02 - 1 cup grape jelly
03 - 1 cup chili sauce
04 - 2 tablespoons Worcestershire sauce
05 - 1 tablespoon apple cider vinegar
06 - 1/2 teaspoon garlic powder
07 - 1/4 teaspoon black pepper

# How-To:

01 - In a slow cooker, whisk together grape jelly, chili sauce, Worcestershire sauce, apple cider vinegar, garlic powder, and black pepper until smooth.
02 - Add the frozen meatballs to the sauce, stirring to coat evenly.
03 - Cover and cook on low for 3 to 4 hours, or on high for 2 hours, until the meatballs are heated through and the sauce is bubbling.
04 - Stir well before serving.
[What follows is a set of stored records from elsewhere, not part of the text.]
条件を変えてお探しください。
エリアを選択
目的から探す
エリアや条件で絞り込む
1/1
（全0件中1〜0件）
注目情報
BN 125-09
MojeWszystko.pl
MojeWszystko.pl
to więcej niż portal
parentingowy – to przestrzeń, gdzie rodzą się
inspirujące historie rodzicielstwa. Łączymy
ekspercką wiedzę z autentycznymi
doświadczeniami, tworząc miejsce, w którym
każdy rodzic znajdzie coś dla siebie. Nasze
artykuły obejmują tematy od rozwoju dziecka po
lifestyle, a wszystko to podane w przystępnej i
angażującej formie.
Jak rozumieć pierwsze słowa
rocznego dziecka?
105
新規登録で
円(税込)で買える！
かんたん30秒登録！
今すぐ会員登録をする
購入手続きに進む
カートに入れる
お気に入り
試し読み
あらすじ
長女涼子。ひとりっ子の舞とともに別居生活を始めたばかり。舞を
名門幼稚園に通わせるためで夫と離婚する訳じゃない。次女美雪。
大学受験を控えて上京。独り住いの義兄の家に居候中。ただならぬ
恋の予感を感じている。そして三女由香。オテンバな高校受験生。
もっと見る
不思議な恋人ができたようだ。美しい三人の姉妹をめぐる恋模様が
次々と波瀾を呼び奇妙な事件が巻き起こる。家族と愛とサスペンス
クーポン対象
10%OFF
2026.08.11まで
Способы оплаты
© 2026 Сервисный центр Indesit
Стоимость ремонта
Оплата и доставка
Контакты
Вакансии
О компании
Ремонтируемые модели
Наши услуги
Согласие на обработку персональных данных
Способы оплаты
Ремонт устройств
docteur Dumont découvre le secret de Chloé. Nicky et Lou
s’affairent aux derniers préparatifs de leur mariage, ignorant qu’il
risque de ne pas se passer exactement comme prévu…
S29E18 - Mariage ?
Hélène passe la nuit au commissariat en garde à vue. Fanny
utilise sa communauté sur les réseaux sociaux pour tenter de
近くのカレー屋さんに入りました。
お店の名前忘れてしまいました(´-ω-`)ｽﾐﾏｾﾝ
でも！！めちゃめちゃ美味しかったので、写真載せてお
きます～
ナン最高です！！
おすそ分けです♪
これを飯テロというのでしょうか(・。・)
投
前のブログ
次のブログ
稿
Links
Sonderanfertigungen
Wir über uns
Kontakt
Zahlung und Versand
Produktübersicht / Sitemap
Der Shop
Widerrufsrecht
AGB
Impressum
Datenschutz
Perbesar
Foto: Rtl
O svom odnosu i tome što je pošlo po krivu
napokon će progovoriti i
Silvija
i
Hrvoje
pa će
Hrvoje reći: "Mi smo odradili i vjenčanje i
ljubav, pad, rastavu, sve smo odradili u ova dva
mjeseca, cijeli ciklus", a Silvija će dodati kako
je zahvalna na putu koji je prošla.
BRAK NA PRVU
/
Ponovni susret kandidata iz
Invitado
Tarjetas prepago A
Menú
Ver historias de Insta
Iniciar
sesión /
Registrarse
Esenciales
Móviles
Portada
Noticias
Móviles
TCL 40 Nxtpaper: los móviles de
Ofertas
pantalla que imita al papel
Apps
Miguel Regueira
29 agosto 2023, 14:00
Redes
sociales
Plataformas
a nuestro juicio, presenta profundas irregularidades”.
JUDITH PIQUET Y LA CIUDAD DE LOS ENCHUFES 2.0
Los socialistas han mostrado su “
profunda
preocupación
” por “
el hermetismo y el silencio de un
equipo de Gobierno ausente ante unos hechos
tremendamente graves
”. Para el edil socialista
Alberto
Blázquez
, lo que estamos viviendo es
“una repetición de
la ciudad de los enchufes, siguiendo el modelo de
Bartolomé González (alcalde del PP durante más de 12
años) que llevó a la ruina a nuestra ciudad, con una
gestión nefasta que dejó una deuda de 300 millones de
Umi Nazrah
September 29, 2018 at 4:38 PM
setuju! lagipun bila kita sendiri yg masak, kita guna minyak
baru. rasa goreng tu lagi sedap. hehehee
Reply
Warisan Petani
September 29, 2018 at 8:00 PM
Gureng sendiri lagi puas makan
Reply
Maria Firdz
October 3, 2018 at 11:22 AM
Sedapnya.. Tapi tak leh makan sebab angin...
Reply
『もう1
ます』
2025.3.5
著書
Serve hot, either as an appetizer with toothpicks or over rice as a main dish.

# Expert Advice:

01 -
  • Two ingredients create a sauce that tastes like you labored over it for hours.
  • The slow cooker means you can prep it in the morning and forget about it until guests arrive.
  • Sweet and tangy flavors make even picky eaters come back for seconds.
  • Leftovers reheat beautifully and taste even better the next day.
02 -
  • Stirring halfway through prevents the bottom meatballs from sticking and ensures even coating.
  • If the sauce looks too thick after cooking, whisk in a tablespoon of water to loosen it.
  • Using fresh meatballs instead of frozen will cut your cook time in half, so watch closely.
03 -
  • Use a liner in your slow cooker for the easiest cleanup, the sauce can be sticky.
  • Let the sauce sit for five minutes after cooking so it thickens into a glaze that coats each meatball perfectly.
  • Double the recipe if you're feeding a crowd, they disappear faster than you think.